The Bamboo Bank: No Good Deed Is Too Small

The power of pure intention is immeasurable: The Buddhist Tzu Chi Foundation began with donations of pennies.

There’s a proverb that states, “All things, good or evil, are created by one’s mind.” In Buddhism, the importance of the mind and our intention is paramount, and it’s at the heart of how the Buddhist Tzu Chi Foundation began, guided by Dharma Master Cheng Yen’s vast vision.

In 1966, Master Cheng Yen and her followers were living in Hualien and making a meager living by sewing baby shoes, knitting sweaters, and making other items for sale. But in her heart, Master Cheng Yen yearned to be of greater service to others, and the plight of an aboriginal woman suffering from labor complications would be the catalyst towards fulfilling that wish.

An expectant mother’s family had carried her for miles to reach the hospital from their remote mountain village, only to be turned away when they got there because they didn’t have enough money for the hospital’s security deposit. When Master Cheng Yen, who was visiting a patient there that day saw the pool of blood that remained after the woman had been taken away, she was heartbroken.

But what could an impoverished monastic do to help? Then, some practical math kicked in. If she and the 3 nuns and 2 lay followers who lived with her each made and sold an extra pair of shoes a day, and the 30 housewives who listened to her teachings gave NT 50 cents (US 2 cents) daily from their grocery fund, in one year, they could raise the amount of money someone like that aboriginal woman had needed for treatment. With concerted effort over time, there was hope.

Special piggy banks for coins were quickly fashioned out of bamboo, and the housewives began to collect a few cents from their grocery money each day.

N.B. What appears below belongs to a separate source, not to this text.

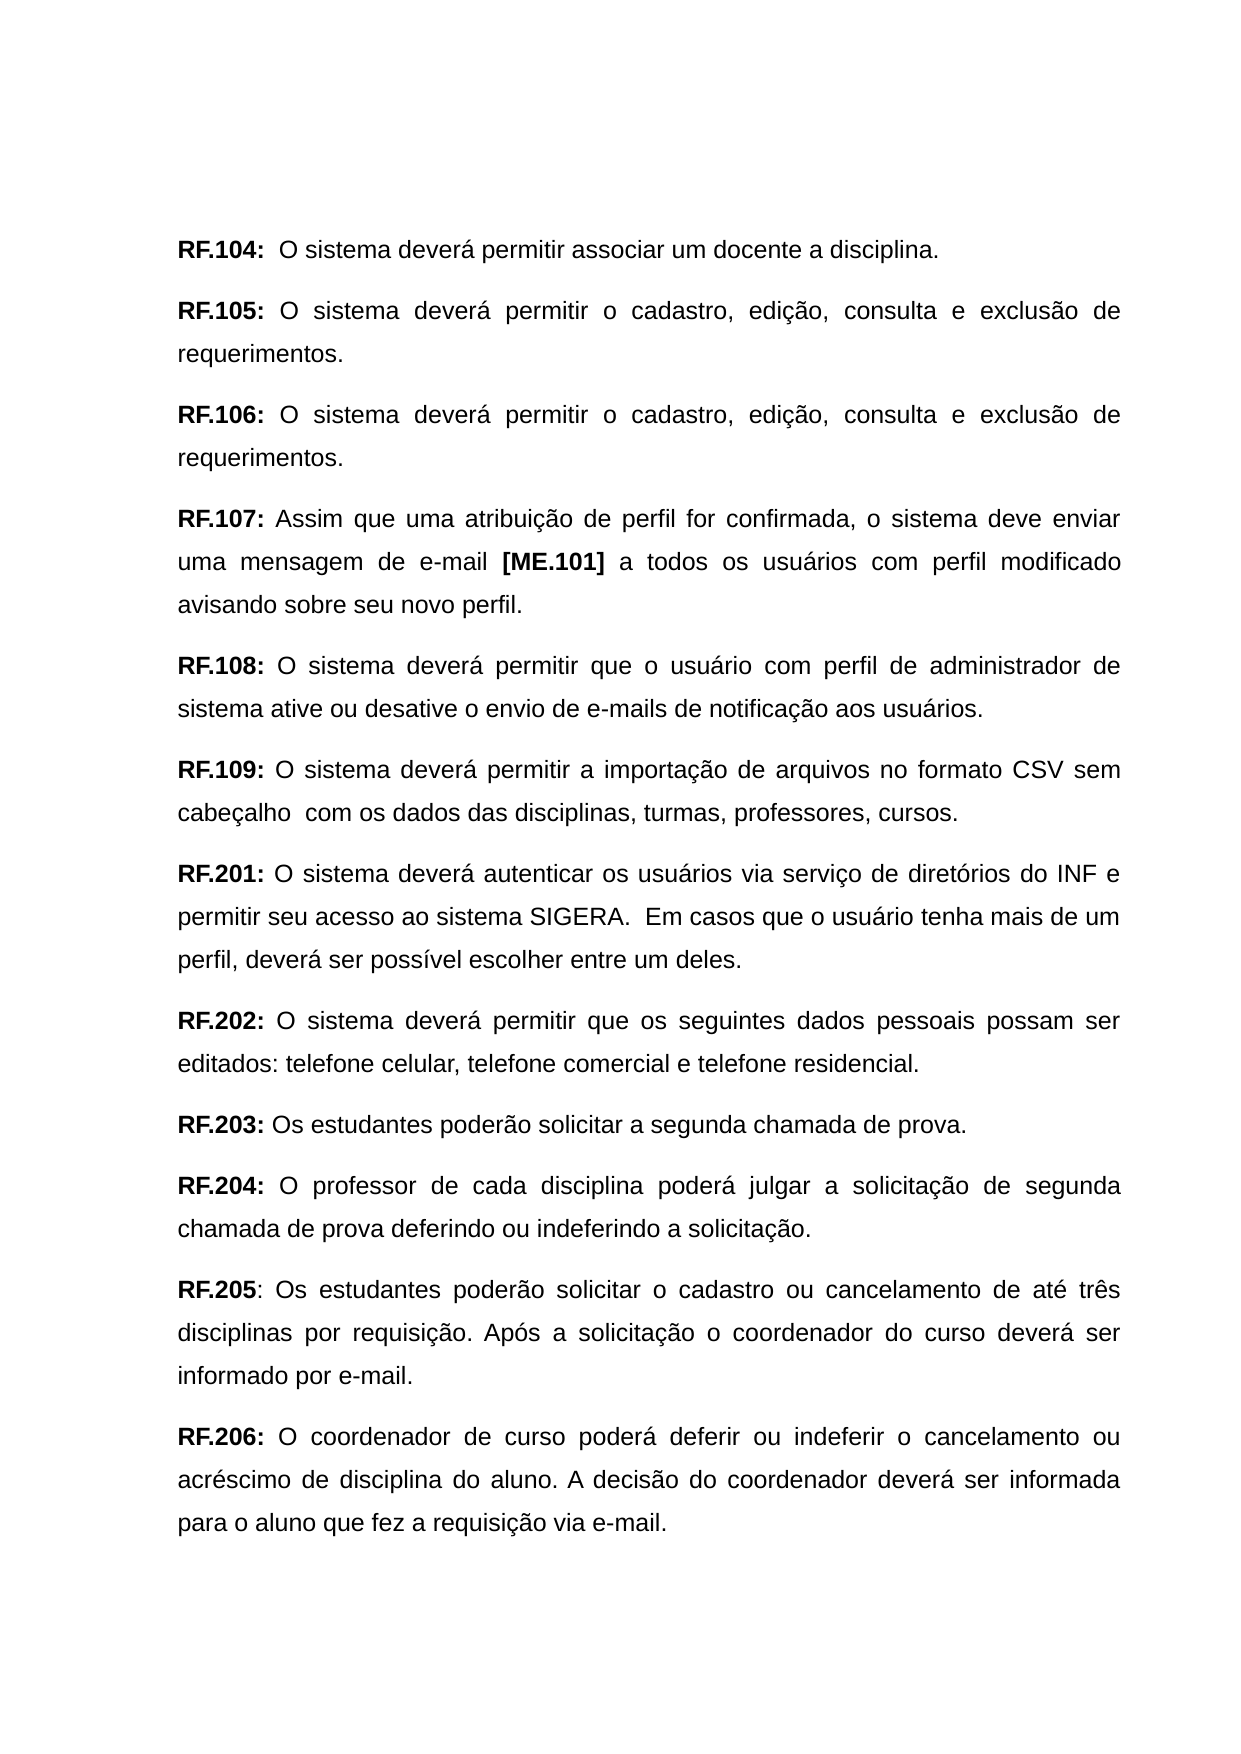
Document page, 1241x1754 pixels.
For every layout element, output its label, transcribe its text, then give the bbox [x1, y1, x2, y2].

Then some asked why they couldn’t just give an equivalent sum once per month. But Master Cheng Yen refused because, as she relayed to her followers, awakening kindness in one’s heart each day is of equal importance to the amount of money donated:

Before leaving the house, you have already made a commitment to help other people. Saving fifty cents each day raises a thrifty and loving heart. When these feelings are put in the bamboo bank, the effect is tremendous.

And so, as the thirty housewives went grocery shopping and saved daily, they also told people about what they were doing and it wasn’t long before word about Master Cheng Yen’s inspiring mission of charity spread, and others wanted to give as well.

The Buddhist Tzu Chi Foundation was established on May 14, 1966, just 3 months after Master Cheng Yen had seen that pool of blood on the hospital floor. And as the proverb states, “Little drops of water make a mighty ocean”: Tzu Chi went on to raise enough money to build an entire hospital that offered free healthcare in Hualien, and that was just the beginning.

Given the scope of Tzu Chi’s humanitarian work today, the story of the humble “Bamboo Bank” proves that no good deed is too small when done with love and pure intentions, since it can create an infinite ripple of good across the world. Master Cheng Yen’s teachings reveal how in life, we can’t ignore a single act of kindness, because each contributes to the force of compassion in the world.

Bamboo banks are used by Tzu Chi until this day, and as they collect charity donations on behalf of those in need, they awaken love and care for others in the giver as well. Rich or poor, and regardless of our circumstances, we can always discover aspects of our lives that we can be grateful for if we examine our situation closely. And from this gratitude, empathy for others can arise.

This is one of Master Cheng Yen’s most profound aspirations: To encourage “everyone to continuously do good deeds and purify their hearts.” In fact, the happiness that we feel in doing good deeds is immeasurable.